I don't believe it is as simple as that. Respiration requires energy, and you respire more with more vigorous exercise. Plus you have to factor in the increased work required to oppose wind resistance at higher speeds.

Consider a car as an example. It is more fuel efficient to travel 100 miles at 50mph than it is at 100mph.
In reply to Swirly: You are correct that calories are a measure or energy, but your assertion that time makes no difference is only true in certain circumstances.

Moving a mass a certain distance actually requires no energy at all because work = force*distance. If the mass is moving at a particular speed and requires no force to continue moving at that speed then no energy will be consumed no matter how far it moves.

If however you are going vertically upwards, then you must apply force to overcome gravity.

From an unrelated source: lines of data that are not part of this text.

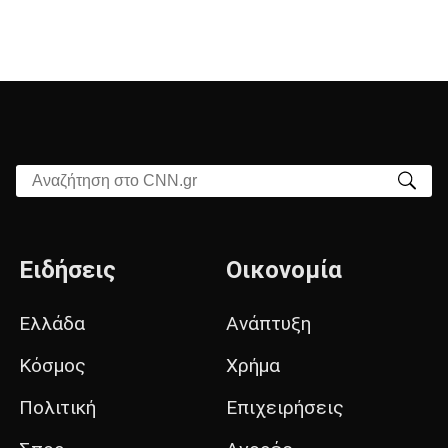
Αναζήτηση στο CNN.gr
Ειδήσεις
Οικονομία
Ελλάδα
Ανάπτυξη
Κόσμος
Χρήμα
Πολιτική
Επιχειρήσεις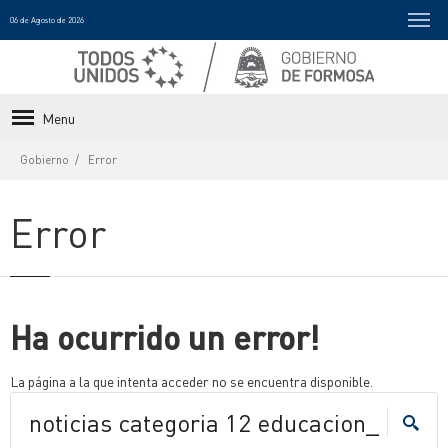
06 de Agosto de 2026
Menu
Gobierno
Error
Error
Ha ocurrido un error!
La página a la que intenta acceder no se encuentra disponible.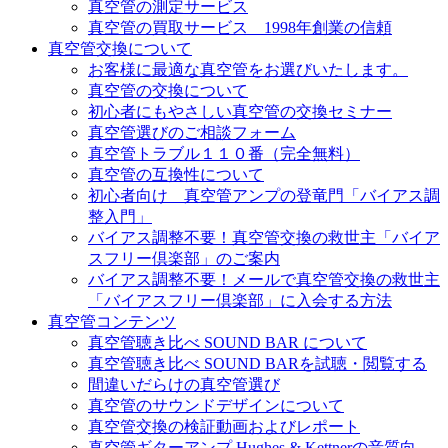
真空管の測定サービス
真空管の買取サービス 1998年創業の信頼
真空管交換について
お客様に最適な真空管をお選びいたします。
真空管の交換について
初心者にもやさしい真空管の交換セミナー
真空管選びのご相談フォーム
真空管トラブル１１０番（完全無料）
真空管の互換性について
初心者向け 真空管アンプの登竜門「バイアス調
整入門」
バイアス調整不要！真空管交換の救世主「バイア
スフリー倶楽部」のご案内
バイアス調整不要！メールで真空管交換の救世主
「バイアスフリー倶楽部」に入会する方法
真空管コンテンツ
真空管聴き比べ SOUND BAR について
真空管聴き比べ SOUND BARを試聴・閲覧する
間違いだらけの真空管選び
真空管のサウンドデザインについて
真空管交換の検証動画およびレポート
真空管ギターアンプ Hughes & Kettnerの音質向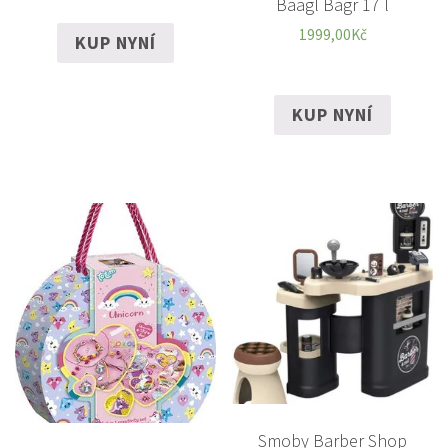
Baagl Bagr 17 l
1999,00
Kč
KUP NYNÍ
KUP NYNÍ
Smoby Barber Shop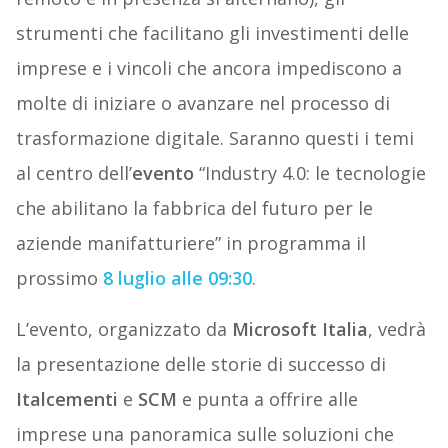
strumenti che facilitano gli investimenti delle
imprese e i vincoli che ancora impediscono a
molte di iniziare o avanzare nel processo di
trasformazione digitale. Saranno questi i temi
al centro dell’
evento
“Industry 4.0: le tecnologie
che abilitano la fabbrica del futuro per le
aziende manifatturiere” in programma il
prossimo
8 luglio alle 09:30
.
L’evento, organizzato da
Microsoft Italia
, vedrà
la presentazione delle storie di successo di
Italcementi
e
SCM
e punta a offrire alle
imprese una panoramica sulle soluzioni che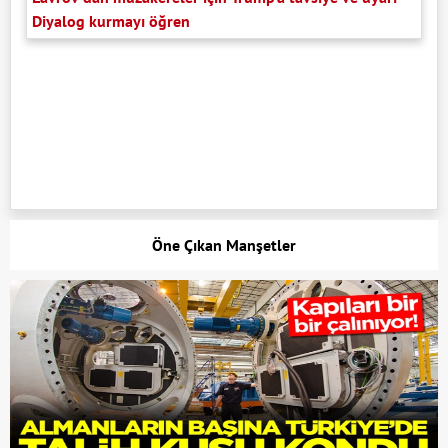
Diyalog kurmayı öğren
Öne Çıkan Manşetler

To maintain a steady speed you must exactly match the force of gravity, so the force is m*g and the energy is just m*g*h where h is the vertical distance moved. In this situation, the distance is indeed the only variable.

However, the energy you lose cycling up a hill, you get back by descending it (kind of, obviously it doesn't refill your stomach, but if does give you 'free' speed). Most of the energy you actually expend on a bike is lost to air resistance. Air resistance is greater the faster you travel, but rather tha being proportional to speed it is proportional to speed squared. This means that if you travel a fixed distance very fast, you will lose more energy than someone travelling the same distance very slowly. Therefore calories are critically dependent on speed AND distance.